= Beginning of Section =
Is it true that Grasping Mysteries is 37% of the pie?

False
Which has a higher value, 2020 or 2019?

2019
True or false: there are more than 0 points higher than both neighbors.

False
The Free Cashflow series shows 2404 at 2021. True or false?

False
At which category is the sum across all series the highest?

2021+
= End of Section =
= Beginning of Section =
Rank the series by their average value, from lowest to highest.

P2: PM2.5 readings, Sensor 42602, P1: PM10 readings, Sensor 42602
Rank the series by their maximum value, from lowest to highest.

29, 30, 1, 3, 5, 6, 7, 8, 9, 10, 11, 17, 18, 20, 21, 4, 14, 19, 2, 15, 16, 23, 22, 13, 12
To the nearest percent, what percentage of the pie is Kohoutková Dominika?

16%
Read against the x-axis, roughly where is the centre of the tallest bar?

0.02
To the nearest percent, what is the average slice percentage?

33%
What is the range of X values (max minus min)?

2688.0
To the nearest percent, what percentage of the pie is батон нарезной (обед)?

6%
= End of Section =
§ WORK TO BE COMPLETED
State how many lines of the rows above contain the word "average". Give only the number.

§ WRITTEN RESPONSE
2